When Bergevin was asked afterwards about placing his faith in Kotkaniemi to perform as the team’s second-line centre this upcoming season, he essentially said he’d reluctantly do it if he absolutely had to.

“I think KK is going to get this opportunity now,” Bergevin added after acknowledging that the opportunity to insulate Kotkaniemi better likely wasn’t available to him.

“I think there’s been times where you look at his play, he’s able to dominate and carry us for a couple of weeks, and there’s been times where maybe you haven’t noticed him for a couple of weeks,” Bergevin said. “Every young player is going to have those ups and downs, and there’s inconsistency.”

The GM knows that’s still likely to be the case with Kotkaniemi, who just turned 21 last month, and that makes matching this offer a difficult choice.

Doing so would also force the Canadiens to qualify Kotkaniemi at $6.1 million next off-season, regardless of how he performs from October to April, and that’s going to have an impact on every other bit of business Bergevin has to get done (here’s looking at Nick Suzuki, Montreal’s clear-cut No. 1 centre who’s up for a new contract in 2022).

It’s still the road Bergevin may very well be willing to go down, but not before exploring every other option available to him.

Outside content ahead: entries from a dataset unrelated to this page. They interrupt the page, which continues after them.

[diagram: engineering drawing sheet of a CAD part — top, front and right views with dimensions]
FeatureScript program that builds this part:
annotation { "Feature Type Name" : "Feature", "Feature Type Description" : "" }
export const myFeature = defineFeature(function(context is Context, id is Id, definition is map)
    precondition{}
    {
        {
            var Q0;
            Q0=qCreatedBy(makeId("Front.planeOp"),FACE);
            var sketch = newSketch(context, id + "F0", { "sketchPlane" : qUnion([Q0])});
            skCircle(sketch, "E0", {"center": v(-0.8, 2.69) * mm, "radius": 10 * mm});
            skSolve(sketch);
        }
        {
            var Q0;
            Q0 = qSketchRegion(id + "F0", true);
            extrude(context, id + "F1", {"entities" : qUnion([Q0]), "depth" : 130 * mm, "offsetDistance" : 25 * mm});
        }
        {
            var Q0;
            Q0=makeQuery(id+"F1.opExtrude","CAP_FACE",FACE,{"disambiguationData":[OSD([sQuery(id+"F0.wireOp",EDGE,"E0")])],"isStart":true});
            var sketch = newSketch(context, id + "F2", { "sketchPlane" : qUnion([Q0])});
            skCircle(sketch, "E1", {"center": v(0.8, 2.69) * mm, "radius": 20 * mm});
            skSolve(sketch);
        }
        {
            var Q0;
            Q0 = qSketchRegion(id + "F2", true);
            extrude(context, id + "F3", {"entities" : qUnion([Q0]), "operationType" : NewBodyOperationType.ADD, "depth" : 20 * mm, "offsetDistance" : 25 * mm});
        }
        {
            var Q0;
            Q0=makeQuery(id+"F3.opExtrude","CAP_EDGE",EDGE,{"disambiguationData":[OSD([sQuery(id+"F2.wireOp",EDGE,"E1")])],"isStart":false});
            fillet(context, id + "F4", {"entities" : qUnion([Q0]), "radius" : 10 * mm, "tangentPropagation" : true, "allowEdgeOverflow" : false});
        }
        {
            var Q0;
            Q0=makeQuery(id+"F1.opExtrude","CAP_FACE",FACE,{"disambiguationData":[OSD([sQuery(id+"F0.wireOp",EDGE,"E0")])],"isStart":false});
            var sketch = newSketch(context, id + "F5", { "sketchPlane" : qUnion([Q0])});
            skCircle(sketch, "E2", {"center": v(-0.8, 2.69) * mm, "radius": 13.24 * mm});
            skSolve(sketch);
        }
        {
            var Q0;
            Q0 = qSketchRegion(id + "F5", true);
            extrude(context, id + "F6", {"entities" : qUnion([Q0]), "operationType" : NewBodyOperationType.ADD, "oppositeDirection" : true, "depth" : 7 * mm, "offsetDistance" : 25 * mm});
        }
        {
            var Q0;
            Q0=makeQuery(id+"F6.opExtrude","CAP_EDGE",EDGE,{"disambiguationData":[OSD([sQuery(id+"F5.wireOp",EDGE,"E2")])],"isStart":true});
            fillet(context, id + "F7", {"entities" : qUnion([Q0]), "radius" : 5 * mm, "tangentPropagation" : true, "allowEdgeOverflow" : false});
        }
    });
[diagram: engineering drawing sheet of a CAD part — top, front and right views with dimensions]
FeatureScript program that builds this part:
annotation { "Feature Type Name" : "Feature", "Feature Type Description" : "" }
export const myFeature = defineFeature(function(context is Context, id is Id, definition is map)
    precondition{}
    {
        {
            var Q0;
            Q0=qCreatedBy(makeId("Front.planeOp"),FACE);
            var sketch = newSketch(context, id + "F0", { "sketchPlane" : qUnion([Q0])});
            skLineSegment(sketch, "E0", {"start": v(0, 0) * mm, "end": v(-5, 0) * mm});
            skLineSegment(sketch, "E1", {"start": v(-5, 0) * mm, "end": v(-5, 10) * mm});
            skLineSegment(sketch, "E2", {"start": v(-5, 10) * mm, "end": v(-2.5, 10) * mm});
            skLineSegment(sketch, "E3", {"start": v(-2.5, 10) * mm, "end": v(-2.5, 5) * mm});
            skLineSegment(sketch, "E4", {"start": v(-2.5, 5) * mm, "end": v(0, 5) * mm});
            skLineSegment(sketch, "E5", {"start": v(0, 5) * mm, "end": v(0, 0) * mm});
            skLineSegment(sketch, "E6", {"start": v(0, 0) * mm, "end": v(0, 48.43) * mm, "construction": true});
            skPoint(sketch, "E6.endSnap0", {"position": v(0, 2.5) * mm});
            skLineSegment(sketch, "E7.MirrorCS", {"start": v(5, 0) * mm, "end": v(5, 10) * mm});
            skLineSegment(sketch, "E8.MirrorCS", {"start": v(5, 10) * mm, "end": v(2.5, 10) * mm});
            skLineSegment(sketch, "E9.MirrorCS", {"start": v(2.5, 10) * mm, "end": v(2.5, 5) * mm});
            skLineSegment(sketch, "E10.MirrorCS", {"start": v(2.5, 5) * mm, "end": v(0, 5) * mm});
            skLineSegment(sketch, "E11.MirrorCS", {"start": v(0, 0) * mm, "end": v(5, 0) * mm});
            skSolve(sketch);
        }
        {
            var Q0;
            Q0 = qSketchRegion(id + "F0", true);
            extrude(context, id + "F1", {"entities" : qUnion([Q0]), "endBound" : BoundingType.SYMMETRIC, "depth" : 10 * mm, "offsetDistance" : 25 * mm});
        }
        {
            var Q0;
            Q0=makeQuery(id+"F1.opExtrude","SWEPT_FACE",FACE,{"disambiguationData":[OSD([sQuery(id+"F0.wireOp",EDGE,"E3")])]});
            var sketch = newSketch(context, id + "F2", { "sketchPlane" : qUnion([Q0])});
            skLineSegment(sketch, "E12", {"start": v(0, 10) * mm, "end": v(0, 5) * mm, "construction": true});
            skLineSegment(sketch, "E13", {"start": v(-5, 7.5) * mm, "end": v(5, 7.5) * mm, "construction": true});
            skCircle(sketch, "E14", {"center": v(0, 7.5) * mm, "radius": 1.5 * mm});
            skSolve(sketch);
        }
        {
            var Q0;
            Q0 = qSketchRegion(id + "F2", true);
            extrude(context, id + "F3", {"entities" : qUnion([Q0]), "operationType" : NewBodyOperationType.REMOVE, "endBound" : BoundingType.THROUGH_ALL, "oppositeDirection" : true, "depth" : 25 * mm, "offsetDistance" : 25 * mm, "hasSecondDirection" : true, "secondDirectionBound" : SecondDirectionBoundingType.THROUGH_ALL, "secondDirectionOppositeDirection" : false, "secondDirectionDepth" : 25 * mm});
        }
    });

And that’s what the next seven days are going to have him doing.

With a first- and a third-round pick from Carolina giving the Canadiens 12 picks in the 2022 Draft, could Bergevin look to shed some of that capital to acquire Arizona Coyotes centre Christian Dvorak? It’s a deal he’d be wise to explore, with the Coyotes proving over the last month that they’re on a quest to collect as many high-end picks as possible and with Dvorak giving the Canadiens at least as much reliability down the middle as Kotkaniemi would’ve provided this coming season.

That Dvorak’s a 25-year-old, six-foot, 200-pound, two-way centre who’s produced half a point per game over his 300-plus in this league makes him a good fit. Having him for four more seasons at a very digestible $4.45-million cap hit is appealing, too.

If not Dvorak, could the acquisition of those two picks from Carolina make the Canadiens stronger suitors in the Jack Eichel sweepstakes? Losing Kotkaniemi—a young, promising centre—certainly weakens their hand, but it doesn’t crush it. If they’re willing to move the picks and some high-end prospects, and live with the risk of Eichel becoming the first NHL player to have an artificial disc-replacement procedure before dressing for a game in their uniform, it’s an avenue Bergevin could go down.

And then there’s going nuclear and tendering an offer sheet to Vancouver Canucks centre Elias Pettersson. We don’t think Bergevin’s going to do that—how he’d make it work from a cap perspective is beyond our limited math comprehension—but we can’t strike it as a possibility.

We’d imagine Bergevin will come up with a few more than we’re putting forth in this space.

Everything’s on the table, including Dundon’s shoes. No doubt, he’ll enjoy both the process and the outcome either way.